A Call For Mental Health Education and Awareness

By Shady Shebak, MD

Psychiatrists are the “bad guys” who imprison the most creative geniuses against their will and give them poison in an attempt to make them zombies! Unfortunately, this is the impression many people have of psychiatrists and mental health workers in general. This is not the product of ignorance alone. This is the product of ignorance and the product of immediate access to information with little to no scientific backing, and access to an array of opinions on social media. Let us also not forget the many Hollywood films that glamorize mental illness and demonize psychiatry.

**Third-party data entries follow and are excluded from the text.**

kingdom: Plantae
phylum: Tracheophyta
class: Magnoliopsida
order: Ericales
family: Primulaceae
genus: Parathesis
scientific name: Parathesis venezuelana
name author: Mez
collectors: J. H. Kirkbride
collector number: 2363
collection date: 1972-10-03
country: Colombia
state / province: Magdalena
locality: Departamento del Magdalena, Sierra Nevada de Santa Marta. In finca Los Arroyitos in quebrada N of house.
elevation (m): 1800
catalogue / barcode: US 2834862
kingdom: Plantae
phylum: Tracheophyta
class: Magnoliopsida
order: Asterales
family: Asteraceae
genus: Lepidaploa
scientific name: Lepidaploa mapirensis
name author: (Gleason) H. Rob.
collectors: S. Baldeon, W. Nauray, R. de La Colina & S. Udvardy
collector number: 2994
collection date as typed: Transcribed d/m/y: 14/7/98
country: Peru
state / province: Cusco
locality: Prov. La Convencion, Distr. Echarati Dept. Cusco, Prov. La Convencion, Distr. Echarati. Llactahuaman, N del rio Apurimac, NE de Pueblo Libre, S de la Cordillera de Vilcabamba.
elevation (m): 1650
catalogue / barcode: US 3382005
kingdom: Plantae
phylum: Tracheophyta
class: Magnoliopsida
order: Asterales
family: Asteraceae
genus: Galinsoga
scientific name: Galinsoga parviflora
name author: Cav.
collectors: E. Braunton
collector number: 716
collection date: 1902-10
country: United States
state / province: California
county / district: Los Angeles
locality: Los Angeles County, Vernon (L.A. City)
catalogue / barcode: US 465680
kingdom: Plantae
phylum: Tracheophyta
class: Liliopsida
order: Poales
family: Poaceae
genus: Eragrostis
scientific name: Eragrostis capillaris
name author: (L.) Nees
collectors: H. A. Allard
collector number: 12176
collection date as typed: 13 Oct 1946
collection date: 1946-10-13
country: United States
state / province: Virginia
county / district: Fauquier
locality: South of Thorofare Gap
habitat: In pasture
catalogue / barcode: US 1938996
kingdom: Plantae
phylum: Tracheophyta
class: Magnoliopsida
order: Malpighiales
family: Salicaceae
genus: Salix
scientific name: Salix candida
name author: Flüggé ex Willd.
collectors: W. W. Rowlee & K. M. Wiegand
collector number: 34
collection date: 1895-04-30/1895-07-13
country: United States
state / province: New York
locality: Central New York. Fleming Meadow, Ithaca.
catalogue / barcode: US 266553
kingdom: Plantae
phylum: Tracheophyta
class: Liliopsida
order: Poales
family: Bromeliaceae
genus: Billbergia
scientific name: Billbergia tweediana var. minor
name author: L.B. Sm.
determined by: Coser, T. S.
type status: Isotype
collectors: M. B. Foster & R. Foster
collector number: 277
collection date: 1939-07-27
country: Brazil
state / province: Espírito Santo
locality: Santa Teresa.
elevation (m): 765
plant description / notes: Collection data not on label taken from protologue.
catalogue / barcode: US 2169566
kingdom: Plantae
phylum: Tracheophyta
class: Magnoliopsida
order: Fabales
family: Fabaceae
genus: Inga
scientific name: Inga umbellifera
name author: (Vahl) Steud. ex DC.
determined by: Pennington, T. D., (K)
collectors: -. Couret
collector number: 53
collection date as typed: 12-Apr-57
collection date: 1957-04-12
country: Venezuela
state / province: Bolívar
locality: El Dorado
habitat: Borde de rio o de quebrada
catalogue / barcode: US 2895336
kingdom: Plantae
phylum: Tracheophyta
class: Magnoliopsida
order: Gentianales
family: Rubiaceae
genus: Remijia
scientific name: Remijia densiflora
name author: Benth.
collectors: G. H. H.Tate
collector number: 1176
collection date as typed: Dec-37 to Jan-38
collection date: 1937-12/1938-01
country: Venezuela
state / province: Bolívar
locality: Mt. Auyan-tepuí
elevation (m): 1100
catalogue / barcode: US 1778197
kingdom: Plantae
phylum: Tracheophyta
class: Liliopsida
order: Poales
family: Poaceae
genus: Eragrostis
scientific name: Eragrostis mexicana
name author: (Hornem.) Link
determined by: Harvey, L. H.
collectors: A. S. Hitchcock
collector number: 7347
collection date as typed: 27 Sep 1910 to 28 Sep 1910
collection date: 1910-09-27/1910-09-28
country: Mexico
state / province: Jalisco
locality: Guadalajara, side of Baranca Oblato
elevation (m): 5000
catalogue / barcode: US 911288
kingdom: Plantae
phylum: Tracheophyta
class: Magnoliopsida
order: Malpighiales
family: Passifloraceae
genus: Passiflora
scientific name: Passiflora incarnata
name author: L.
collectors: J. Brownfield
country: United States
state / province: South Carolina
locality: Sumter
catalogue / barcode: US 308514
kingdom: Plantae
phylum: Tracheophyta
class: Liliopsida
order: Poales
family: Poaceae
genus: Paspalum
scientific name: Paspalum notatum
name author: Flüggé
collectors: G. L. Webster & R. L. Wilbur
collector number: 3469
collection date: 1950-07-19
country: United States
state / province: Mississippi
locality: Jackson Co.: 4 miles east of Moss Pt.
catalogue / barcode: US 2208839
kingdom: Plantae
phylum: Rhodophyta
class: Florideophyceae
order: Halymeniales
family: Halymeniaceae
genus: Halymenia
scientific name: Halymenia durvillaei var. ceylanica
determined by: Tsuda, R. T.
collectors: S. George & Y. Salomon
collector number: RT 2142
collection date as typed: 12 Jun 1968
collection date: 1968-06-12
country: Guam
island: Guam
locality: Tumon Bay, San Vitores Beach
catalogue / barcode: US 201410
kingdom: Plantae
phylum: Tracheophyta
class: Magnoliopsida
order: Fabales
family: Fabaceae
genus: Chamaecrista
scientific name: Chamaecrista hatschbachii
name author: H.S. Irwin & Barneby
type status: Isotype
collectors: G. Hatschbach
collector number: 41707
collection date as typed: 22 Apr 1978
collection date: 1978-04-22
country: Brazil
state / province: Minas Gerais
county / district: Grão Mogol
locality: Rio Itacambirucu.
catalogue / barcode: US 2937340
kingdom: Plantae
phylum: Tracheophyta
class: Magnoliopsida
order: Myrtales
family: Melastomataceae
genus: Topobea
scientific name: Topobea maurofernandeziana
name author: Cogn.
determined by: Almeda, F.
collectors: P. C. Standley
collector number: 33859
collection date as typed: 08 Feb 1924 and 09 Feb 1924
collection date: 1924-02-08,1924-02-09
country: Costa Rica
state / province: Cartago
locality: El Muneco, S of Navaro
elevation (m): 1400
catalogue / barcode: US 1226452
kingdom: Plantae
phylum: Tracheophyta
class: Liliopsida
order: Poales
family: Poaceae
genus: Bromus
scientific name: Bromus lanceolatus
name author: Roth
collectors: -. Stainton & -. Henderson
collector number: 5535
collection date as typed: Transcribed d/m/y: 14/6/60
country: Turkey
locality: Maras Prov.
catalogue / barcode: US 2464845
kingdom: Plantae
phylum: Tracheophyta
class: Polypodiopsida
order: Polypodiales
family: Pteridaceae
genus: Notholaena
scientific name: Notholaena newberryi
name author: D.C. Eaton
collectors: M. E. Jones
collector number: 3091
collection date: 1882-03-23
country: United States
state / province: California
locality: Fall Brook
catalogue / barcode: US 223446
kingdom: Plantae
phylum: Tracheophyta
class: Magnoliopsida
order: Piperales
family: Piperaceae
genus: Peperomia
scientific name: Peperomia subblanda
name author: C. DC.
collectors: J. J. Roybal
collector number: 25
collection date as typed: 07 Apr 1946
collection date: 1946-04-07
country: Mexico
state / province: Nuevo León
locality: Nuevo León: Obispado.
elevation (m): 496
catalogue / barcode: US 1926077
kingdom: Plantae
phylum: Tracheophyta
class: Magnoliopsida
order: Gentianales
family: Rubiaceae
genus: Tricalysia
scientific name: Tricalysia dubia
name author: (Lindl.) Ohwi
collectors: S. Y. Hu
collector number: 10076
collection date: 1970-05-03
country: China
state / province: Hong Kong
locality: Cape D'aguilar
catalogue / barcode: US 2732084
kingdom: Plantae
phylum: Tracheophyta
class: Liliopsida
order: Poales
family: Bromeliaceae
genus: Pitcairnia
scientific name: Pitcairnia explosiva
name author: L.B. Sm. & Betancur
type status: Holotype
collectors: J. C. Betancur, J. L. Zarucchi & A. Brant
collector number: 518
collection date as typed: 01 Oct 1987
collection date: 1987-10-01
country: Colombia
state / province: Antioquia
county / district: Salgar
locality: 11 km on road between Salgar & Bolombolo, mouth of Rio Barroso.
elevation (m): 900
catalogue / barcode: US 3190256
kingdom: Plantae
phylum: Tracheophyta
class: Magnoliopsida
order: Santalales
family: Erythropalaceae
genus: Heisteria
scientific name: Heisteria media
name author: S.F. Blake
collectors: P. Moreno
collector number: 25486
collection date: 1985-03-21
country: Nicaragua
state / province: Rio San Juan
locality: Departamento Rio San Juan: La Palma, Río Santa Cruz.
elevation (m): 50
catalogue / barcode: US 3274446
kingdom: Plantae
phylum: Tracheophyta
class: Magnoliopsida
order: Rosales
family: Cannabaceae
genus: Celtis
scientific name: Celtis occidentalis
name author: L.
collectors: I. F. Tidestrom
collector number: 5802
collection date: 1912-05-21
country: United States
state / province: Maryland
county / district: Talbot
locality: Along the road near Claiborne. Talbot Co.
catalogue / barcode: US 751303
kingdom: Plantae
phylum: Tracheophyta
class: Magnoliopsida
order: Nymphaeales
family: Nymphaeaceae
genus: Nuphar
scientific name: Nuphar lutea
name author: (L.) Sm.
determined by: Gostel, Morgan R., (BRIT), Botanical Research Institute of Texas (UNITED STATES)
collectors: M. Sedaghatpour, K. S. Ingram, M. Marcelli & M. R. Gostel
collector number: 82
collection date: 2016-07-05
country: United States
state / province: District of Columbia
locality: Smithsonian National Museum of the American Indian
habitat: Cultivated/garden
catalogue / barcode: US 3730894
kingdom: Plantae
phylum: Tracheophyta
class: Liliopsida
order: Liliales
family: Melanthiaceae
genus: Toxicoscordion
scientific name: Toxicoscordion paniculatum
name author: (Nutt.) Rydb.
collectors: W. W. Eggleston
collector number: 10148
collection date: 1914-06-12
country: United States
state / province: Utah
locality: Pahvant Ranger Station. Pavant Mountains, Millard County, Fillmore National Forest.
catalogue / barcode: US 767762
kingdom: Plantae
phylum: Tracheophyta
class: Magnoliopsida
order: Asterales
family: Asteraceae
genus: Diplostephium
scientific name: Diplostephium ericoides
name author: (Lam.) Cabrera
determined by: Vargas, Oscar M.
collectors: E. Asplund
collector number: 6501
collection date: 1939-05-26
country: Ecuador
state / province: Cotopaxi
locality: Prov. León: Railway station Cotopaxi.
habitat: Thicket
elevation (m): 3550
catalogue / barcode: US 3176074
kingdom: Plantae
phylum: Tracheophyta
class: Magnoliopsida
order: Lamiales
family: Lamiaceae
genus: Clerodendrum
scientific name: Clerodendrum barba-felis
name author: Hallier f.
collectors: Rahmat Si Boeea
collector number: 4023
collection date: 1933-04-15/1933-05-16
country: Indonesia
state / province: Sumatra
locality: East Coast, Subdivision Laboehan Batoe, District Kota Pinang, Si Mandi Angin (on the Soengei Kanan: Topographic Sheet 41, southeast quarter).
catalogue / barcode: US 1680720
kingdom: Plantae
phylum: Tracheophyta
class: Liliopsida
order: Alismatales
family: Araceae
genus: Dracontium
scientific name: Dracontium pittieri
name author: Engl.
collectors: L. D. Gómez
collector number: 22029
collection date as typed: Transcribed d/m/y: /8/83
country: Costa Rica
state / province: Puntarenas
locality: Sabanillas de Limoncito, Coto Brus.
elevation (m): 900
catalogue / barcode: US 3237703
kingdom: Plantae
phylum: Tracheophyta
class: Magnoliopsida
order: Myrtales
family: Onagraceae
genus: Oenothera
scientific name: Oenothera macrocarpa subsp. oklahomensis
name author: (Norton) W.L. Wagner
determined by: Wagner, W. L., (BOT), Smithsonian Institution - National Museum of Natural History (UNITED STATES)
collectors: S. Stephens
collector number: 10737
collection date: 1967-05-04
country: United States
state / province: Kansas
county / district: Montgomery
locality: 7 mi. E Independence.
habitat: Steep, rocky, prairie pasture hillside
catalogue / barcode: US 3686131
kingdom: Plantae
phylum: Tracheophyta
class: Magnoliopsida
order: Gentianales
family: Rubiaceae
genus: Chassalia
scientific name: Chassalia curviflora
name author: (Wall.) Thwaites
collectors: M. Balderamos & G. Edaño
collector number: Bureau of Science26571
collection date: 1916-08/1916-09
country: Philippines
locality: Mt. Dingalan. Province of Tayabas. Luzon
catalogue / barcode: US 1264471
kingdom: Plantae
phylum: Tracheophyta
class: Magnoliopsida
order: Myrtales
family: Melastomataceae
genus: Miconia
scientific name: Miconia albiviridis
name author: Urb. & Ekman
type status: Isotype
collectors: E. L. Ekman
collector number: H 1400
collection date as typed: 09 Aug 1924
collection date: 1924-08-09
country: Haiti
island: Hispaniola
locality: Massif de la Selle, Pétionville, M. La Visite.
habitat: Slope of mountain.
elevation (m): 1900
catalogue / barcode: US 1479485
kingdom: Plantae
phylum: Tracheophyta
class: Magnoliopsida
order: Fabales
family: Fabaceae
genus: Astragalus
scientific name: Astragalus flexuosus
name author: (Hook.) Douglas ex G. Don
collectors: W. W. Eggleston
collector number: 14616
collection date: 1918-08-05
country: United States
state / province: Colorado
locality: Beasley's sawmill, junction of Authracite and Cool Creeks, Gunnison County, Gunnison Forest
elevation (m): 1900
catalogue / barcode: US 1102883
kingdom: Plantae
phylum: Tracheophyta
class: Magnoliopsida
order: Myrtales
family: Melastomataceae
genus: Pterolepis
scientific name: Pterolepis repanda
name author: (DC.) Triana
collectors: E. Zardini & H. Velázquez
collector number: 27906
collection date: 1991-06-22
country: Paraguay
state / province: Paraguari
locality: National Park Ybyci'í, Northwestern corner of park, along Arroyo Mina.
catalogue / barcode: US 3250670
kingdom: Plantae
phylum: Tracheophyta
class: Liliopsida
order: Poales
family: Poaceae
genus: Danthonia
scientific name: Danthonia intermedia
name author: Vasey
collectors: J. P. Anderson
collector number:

The problem with psychiatry is not the practice of psychiatry or psychiatrists, it’s the nature of the field. Psychiatrists deal with the so-called “unwanted demons” that society has to offer. The field of psychiatry is scary, haunting, and an inconvenient truth to some people who do not want to believe in the fragility of the human mind. Many people want to pretend that such fragility is not true, for if they admit that the mind is fragile, then they may find themselves at the mercy of mental illness. People would rather repress, suppress, or openly oppose those things which they do not understand or choose not to understand. Much of the criticism levelled at psychiatry comes from people who have never set foot in a psychiatric hospital. They have not seen the schizophrenic who is a prisoner of a split mind, or the depressed patient recovering from an intentional overdose, or the manic patient who cannot stop his thoughts from racing, begging for mercy! Moreover, they do not want to admit that negative personality traits exist, because they would almost be admitting to themselves that they may have some of these traits, and thus ruin their perfect image of themselves for themselves.

Psychiatry has a dark history, not so much different from the dark history of medicine and surgery. The difference is psychiatry’s history is more recent, and therefore better documented and easier to fetch. And because psychiatry deals with the abstract, it is an easy target for those who want to make a quick name for themselves or find some limited fame, or act as liberators. One day we will be able to use imaging and physical findings to diagnose mental disorders, but until then, there will always be those who say “Where’s the blood test for depression. Where’s the x-ray for schizophrenia”… To those people, I humbly say that we are not there yet, but we are on our way. Until then, psychiatrists and mental health workers will bravely tread forward to lessen the suffering of those with mental illness, the same way psychiatrists treaded forward at the turn of the 20th century.

Finally, with the passing of Robin Williams, who succumbed to depression, this is a good time for psychiatrists and all who are interested in mental illness to become activists. We need to teach people the reality of depression, anxiety, schizophrenia, personality disorders, and more. We need to bring mental health awareness to the level of true awareness, and change the way people think about these illnesses. We need to stop referring to mental illness as “demons” and as some terrifying, mystical curse. Most importantly, we need to be honest about our own imperfections, and not be too proud to seek help for ourselves, for our friends, and for our families.